Candaki kurban sırrımız
Hac mevsiminde milyonlarca hacıyla birlikte kalbimizin ‘kara nur’una değip kendimizle buluşmaya niyet etmiştik. Dönüyor dönüyorduk insan selinin içinde. Ta ki aslımıza / O’na kavuşalım. Biriciktik ve o kadar da...
Hac mevsiminde milyonlarca hacıyla birlikte kalbimizin ‘kara nur’una değip kendimizle buluşmaya niyet etmiştik. Dönüyor dönüyorduk insan selinin içinde. Ta ki aslımıza / O’na kavuşalım.
Biriciktik ve o kadar da bir’dik. Birimiz eksik olsak hakikat tamam olmayacaktı.

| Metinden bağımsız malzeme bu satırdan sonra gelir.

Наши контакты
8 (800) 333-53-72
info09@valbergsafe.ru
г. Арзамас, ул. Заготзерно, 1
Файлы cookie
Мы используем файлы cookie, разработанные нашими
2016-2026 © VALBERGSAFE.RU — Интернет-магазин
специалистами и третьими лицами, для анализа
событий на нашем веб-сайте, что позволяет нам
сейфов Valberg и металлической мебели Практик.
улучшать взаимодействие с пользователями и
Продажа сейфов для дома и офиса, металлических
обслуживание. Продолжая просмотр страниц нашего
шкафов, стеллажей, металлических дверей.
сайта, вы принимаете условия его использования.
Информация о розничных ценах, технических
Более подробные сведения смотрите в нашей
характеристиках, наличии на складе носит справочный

Böyle sonsuz içerideyken, bir anda Kâbe’ye inen basamaklarda bir hacının boylu boyunca uzandığını fark ettim. Bir Afgan veya Peştun olabilirdi. Üzerinde hardal renkli yerel bir giysi vardı. Merdivene baygın bir şekilde boylu boyunca uzanmıştı. On kişilik bir yer kaplamıştı en az. Çok cılızdı, belki midesini tıka basa dolduracak bir şeyler yemeyeli aylar olmuştu. Takati kalmamış gibiydi.

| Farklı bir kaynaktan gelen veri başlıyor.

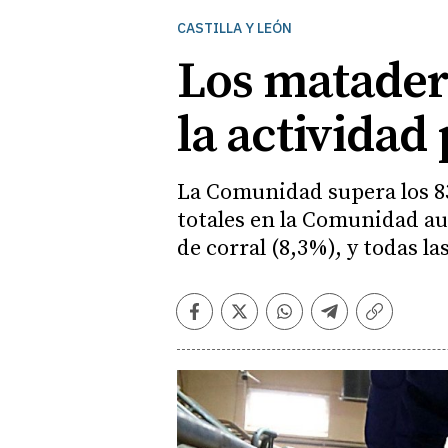
CASTILLA Y LEÓN
Los matadero
la activida
La Comunidad supera los 83
totales en la Comunidad au
de corral (8,3%), y todas 
Facebook
Twitter
Whatsapp
Telegram
Copiar
enlace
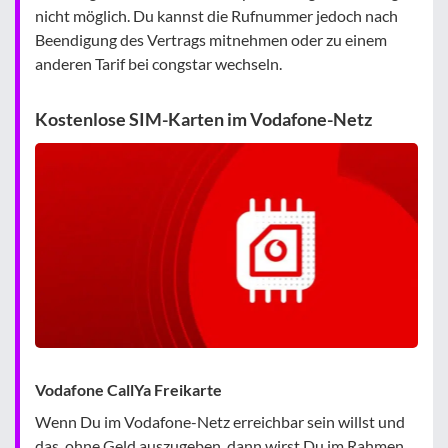
nicht möglich. Du kannst die Rufnummer jedoch nach
Beendigung des Vertrags mitnehmen oder zu einem
anderen Tarif bei congstar wechseln.
Kostenlose SIM-Karten im Vodafone-Netz
Vodafone CallYa Freikarte
Wenn Du im Vodafone-Netz erreichbar sein willst und
das, ohne Geld auszugeben, dann wirst Du im Rahmen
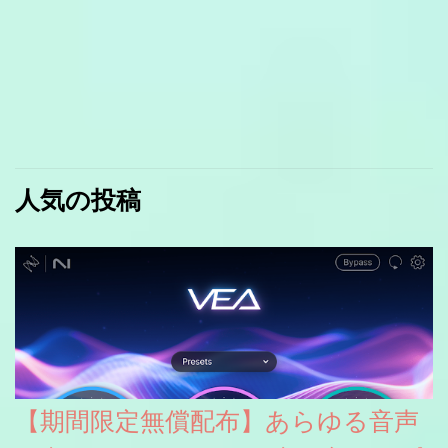
人気の投稿
【期間限定無償配布】あらゆる音声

Bense büyülenmiştim. Onu bu halinin “ölmeden önce ölün” hadisinden mülhem benliğimizi yok etme mücahedesinin somut bir tezahürü olarak görmüştüm oracıkta. Nefsini teslim almış, onu terbiye etmiş birinin sırrını taşıyordu. “Sen çıkarsan aradan kalır seni Yaradan” sözünün canlı misaliydi. Fakr halindeydi.
Tabii bunlar benim kişisel yorumum, manada gerçeği tabir edecek ehil biri elbet haddimi bildirirdi bana. Ama cahilce olduğunu bile bile bende açtığı gerçeğe yaklaşmaya çalışıyordum.

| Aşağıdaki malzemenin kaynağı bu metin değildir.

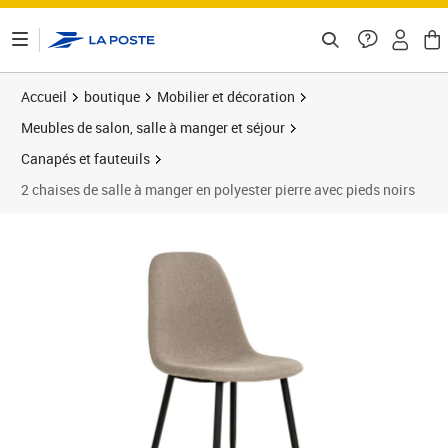
ontenu de la page
Accueil
boutique
Mobilier et décoration
Meubles de salon, salle à manger et séjour
Canapés et fauteuils
2 chaises de salle à manger en polyester pierre avec pieds noirs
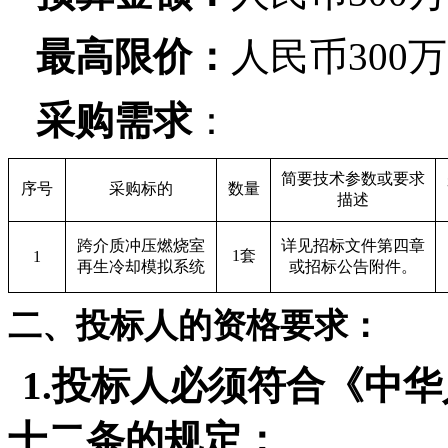
最高限价：
人民币300
采购需求
：
简要技术参数或要求
序号
采购标的
数量
描述
跨介质冲压燃烧室
详见招标文件第四章
1
套
1
再生冷却模拟系统
或招标公告附件。
二、投标人的资格要求：
1.
投标人必须符合《中华
十二条的规定：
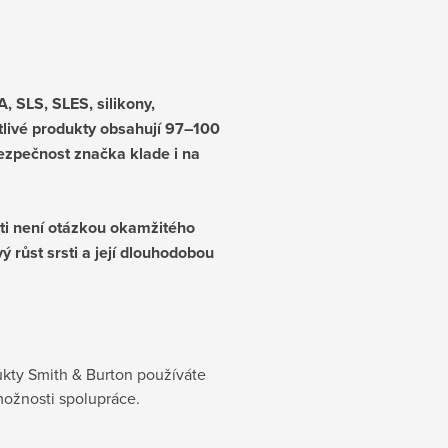
 SLS, SLES, silikony,
otlivé produkty obsahují 97–100
bezpečnost značka klade i na
sti není otázkou okamžitého
 růst srsti a její dlouhodobou
kty Smith & Burton používáte
možnosti spolupráce.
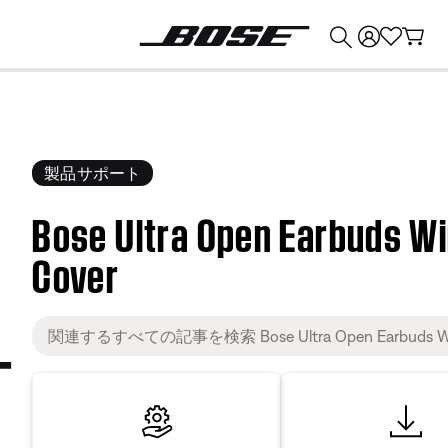
💰
Bose 製品を下取りに出すと最大 ¥30,000 のクレジットを獲得できます。
製品サポート
Bose Ultra Open Earbuds Wi
Cover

Hacı, büyük bir şevkle Kâbe’yi seyrediyordu yattığı yerden. O an farkına vardım. O insan selinin ortasında ona öyle bir genişlik bahşedilmişti ki. Rabbim mekânı ona öyle bir açmıştı ki. Kimse ona çarpmıyor, ona değmiyor, ona takılıp düşmüyordu. Kimse onun işgal ettiği yerden şikâyetçi değildi. Mekân onun hizmetine verilmişti.